Les solutions ne sont pas arrivées à maturité et pour la plupart, répondent à des cas d'usage bien précis. Il y a beaucoup d'initiatives, mais pas de standards du marché. Ce marché est en plein essor. Sur la partie blockchain, robotisation et big data, le champ des possibles est immense. La question de la data me semble d'ailleurs primordiale, ne serait-ce que sur ces trois sujets majeurs : la gestion des risques, la décomposition des coûts et la veille marché.
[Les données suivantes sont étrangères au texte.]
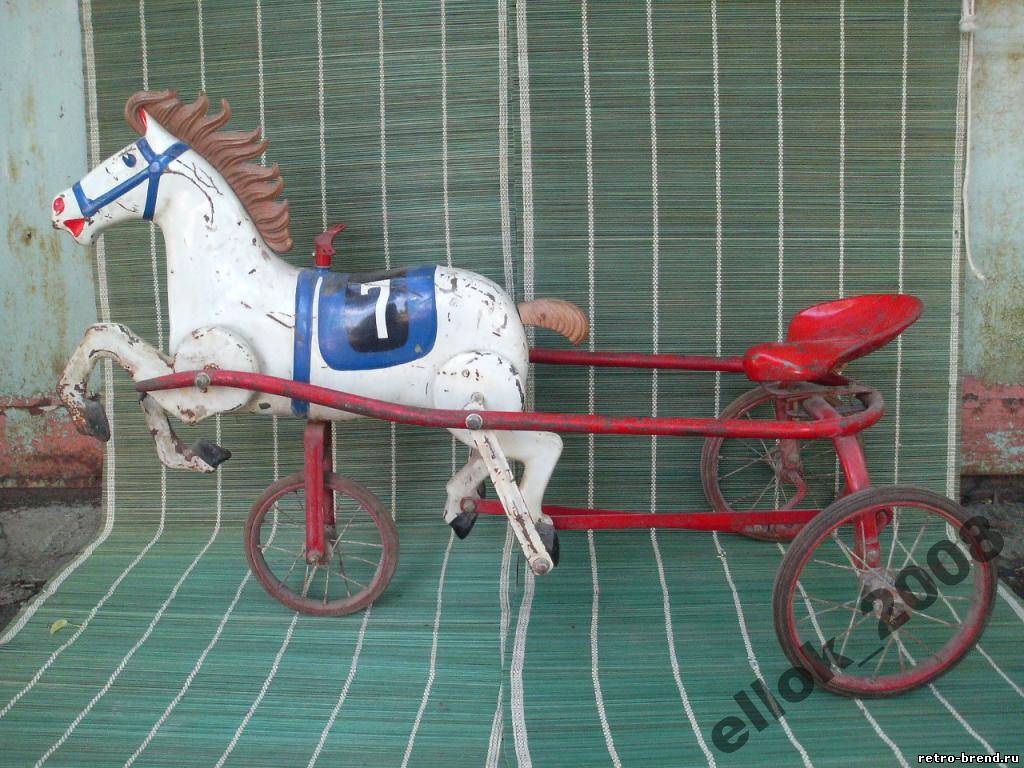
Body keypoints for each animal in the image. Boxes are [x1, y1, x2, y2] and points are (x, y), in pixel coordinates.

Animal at [51, 89, 587, 551]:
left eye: (128, 159)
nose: (60, 204)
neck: (229, 277)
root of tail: (514, 311)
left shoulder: (211, 384)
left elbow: (118, 347)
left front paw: (88, 413)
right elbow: (127, 366)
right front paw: (191, 452)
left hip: (467, 396)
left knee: (544, 445)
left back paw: (540, 531)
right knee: (488, 455)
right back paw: (461, 507)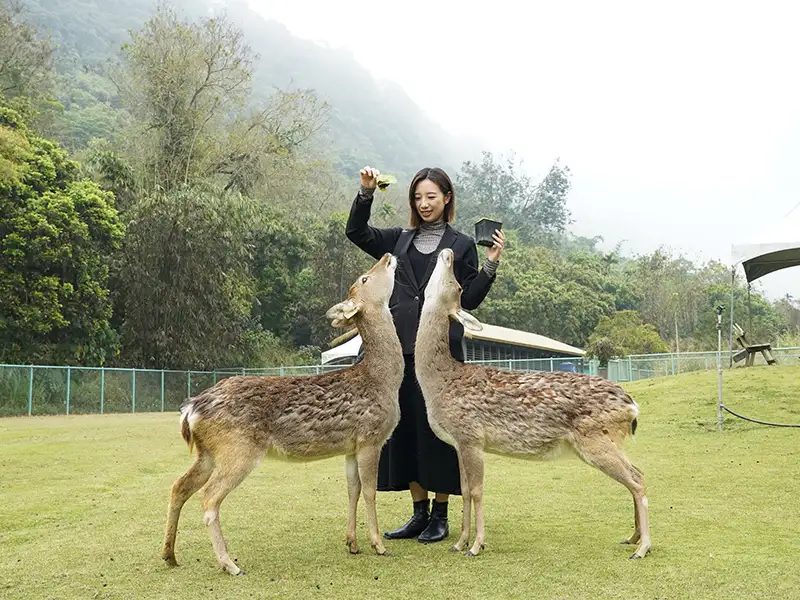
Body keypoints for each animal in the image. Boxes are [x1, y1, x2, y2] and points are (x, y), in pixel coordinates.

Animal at [160, 251, 406, 576]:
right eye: (364, 278)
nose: (388, 255)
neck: (383, 381)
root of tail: (191, 410)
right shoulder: (370, 437)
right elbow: (370, 491)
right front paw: (378, 545)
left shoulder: (350, 446)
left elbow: (351, 490)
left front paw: (352, 543)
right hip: (238, 449)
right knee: (209, 497)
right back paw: (229, 564)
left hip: (208, 452)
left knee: (179, 487)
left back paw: (170, 555)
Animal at [412, 246, 648, 560]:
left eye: (460, 286)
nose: (447, 252)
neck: (441, 384)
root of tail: (632, 407)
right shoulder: (459, 443)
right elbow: (464, 490)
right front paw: (459, 543)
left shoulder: (471, 436)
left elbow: (476, 491)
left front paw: (476, 546)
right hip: (607, 441)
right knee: (638, 473)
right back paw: (632, 538)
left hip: (597, 439)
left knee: (637, 480)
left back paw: (643, 547)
Si on ne structure pas en amont une stratégie sur la data, cela va être compliqué. Aujourd'hui, il nous faut beaucoup de temps pour obtenir... des données qui ne sont pas fiables. Avec la data science, on va pouvoir faire mieux. Les datas seront des outils d'aides à la décision. Il y a beaucoup d'initiatives en la matière. Il est important de bâtir une stratégie DATA d'entreprise dans laquelle la fonction achats doit s'inscrire.
Clément Duquerroy - Nous investissons généralement un peu moins de 5% de notre budget achats sur des innovations du type "paris sur l'avenir" pour couvrir des fonctions en devenir chez nous. On investit notamment sur l'AI principalement et la gestion des données autour de trois thèmes assez variés:
1) AI comme techno prédictive en lien avec l'équipe Data Science d'Argon Consulting pour nous aider à mieux estimer et prédire les comportements d'achats de nos hôteliers et comprendre comment on peut influencer le taux de pénétration de nos solutions référencées auprès de ces clients.
2) AI comme outil pour faciliter le travail de nos équipes commerciales : nous avons lancé un pilote pour automatiser les démarches de conquête de nouveaux clients pour faciliter les analyses d'écarts de prix entre les articles achetés par nos prospects et des produits comparables dans nos catalogues. L'idée est de les aider à faciliter ces tâches qui peuvent être très consommatrices de temps.
3) Price Benchmark pour s'assurer en monitoring continu que les prix de nos fournisseurs référencés sont compétitifs par rapport à la concurrence.